TASK REQUIREMENTS:
**a.** In the passage on the Circular City project, which environmental consultancy is responsible for the project's conception?
**b.** Rewrite the passage on the Circular City project starting at "HeidelbergCement is supporting" and ending at "Drees & Sommer.", changing "pilot project" to "model project".

SOURCE EXTRACT:
================================
HeidelbergCement is supporting the pilot project Circular City - Building Material Registry for the City of Heidelberg as a partner. Through the project, in which Drees & Sommer SE and the materials platform Madaster are involved alongside HeidelbergCement, Heidelberg is the first city in Europe to apply the principle of urban mining, in which construction and demolition waste are to be reused in new construction projects in the sense of circular economy. Conception lies with the environmental consultancy EPEA, a subsidiary of Drees & Sommer.
"Full circular economy and sustainable construction are central elements of our climate strategy," says Dr Dominik von Achten, chairman of the managing board of HeidelbergCement: "We want to continue to significantly reduce our carbon footprint in the coming years. In doing so, we are focusing on the life cycle assessment of our product concrete, including the processing of demolished concrete and returning it to the construction cycle. By 2030, we want to offer circular alternatives for half of our concrete products. Together with the city of Heidelberg, also a pioneer in the area of climate protection, we want to use the Circular City project to demonstrate the enormous potential of concrete recycling for future urban construction."
================================
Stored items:

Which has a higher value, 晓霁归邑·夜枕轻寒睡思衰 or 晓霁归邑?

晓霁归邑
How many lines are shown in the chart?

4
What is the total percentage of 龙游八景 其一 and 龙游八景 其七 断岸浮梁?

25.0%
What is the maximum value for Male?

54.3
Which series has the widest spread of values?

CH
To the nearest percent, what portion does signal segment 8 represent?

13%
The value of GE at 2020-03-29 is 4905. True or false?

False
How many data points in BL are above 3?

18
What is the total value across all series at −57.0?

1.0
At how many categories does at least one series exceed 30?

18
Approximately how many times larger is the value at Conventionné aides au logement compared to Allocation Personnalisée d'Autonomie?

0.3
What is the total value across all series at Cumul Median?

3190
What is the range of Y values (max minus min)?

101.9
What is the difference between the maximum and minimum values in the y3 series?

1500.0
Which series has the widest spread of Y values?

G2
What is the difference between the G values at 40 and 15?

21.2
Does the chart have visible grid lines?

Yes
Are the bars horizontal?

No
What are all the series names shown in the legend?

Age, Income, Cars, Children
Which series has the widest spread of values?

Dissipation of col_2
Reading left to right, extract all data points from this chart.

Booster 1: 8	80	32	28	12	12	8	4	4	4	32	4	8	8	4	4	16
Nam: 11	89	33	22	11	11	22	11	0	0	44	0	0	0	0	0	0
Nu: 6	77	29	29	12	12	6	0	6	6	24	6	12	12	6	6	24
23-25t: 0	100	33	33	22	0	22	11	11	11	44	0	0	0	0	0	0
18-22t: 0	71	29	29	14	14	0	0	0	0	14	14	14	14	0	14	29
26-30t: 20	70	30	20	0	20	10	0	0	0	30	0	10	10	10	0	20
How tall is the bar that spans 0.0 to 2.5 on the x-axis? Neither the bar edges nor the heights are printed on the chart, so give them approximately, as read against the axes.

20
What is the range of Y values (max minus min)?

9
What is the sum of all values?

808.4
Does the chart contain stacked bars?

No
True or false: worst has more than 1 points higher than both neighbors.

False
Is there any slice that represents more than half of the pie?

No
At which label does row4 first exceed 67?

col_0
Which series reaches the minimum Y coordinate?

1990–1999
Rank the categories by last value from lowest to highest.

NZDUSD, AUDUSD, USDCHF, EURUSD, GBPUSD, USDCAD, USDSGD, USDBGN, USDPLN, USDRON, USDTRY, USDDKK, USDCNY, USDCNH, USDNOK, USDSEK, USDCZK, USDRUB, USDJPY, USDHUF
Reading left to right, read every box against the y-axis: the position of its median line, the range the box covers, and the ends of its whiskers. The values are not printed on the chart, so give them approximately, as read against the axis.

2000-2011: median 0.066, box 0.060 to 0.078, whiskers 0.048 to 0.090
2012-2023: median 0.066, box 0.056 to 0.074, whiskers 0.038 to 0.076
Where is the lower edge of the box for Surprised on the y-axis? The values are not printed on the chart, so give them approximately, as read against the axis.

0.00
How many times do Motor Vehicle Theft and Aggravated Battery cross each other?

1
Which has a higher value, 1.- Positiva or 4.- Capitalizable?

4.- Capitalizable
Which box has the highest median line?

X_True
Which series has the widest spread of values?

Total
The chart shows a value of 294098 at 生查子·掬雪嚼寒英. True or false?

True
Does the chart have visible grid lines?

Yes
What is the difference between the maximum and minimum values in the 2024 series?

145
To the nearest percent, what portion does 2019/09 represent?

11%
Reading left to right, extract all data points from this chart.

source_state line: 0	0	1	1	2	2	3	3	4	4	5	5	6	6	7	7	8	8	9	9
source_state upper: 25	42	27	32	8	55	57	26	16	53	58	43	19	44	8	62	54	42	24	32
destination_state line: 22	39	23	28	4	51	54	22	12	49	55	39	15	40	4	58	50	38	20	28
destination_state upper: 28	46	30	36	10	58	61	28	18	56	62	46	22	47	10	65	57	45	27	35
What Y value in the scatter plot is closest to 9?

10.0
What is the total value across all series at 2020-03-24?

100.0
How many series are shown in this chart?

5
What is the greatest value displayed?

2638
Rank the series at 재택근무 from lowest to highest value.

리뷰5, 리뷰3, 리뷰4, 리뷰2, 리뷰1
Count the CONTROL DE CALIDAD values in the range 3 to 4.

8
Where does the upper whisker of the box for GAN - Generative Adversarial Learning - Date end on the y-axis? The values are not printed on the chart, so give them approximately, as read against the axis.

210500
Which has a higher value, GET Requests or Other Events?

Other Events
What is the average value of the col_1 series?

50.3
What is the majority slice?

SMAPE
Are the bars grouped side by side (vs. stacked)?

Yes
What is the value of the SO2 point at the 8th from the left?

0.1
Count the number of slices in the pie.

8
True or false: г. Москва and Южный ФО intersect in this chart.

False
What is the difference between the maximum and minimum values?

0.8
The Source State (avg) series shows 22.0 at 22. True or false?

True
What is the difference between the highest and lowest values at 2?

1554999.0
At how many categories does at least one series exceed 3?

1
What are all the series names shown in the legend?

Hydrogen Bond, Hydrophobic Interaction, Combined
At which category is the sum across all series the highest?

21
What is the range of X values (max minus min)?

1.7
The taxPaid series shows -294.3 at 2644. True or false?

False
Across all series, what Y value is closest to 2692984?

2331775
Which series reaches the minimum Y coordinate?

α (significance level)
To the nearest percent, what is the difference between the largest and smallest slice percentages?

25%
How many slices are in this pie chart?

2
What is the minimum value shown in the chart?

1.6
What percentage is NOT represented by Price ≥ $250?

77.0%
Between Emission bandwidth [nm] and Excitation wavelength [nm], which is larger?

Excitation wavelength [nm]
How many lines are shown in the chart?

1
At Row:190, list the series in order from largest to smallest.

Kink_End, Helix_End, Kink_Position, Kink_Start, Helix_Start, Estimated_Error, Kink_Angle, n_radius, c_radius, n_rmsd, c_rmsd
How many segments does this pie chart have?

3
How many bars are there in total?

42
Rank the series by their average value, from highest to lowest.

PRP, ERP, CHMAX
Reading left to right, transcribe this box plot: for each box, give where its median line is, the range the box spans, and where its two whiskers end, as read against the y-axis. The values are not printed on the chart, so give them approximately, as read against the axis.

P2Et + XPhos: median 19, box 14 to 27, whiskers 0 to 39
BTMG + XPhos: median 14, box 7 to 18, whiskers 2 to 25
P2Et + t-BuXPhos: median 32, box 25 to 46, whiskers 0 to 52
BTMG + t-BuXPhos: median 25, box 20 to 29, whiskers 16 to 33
================================
ANSWERS TO THE EXERCISES:
**a.** The environmental consultancy EPEA, a subsidiary of Drees & Sommer, is responsible for the conception.

**b.**
HeidelbergCement is supporting the model project Circular City - Building Material Registry for the City of Heidelberg as a partner. Through the project, in which Drees & Sommer SE and the materials platform Madaster are involved alongside HeidelbergCement, Heidelberg is the first city in Europe to apply the principle of urban mining, in which construction and demolition waste are to be reused in new construction projects in the sense of circular economy. Conception lies with the environmental consultancy EPEA, a subsidiary of Drees & Sommer.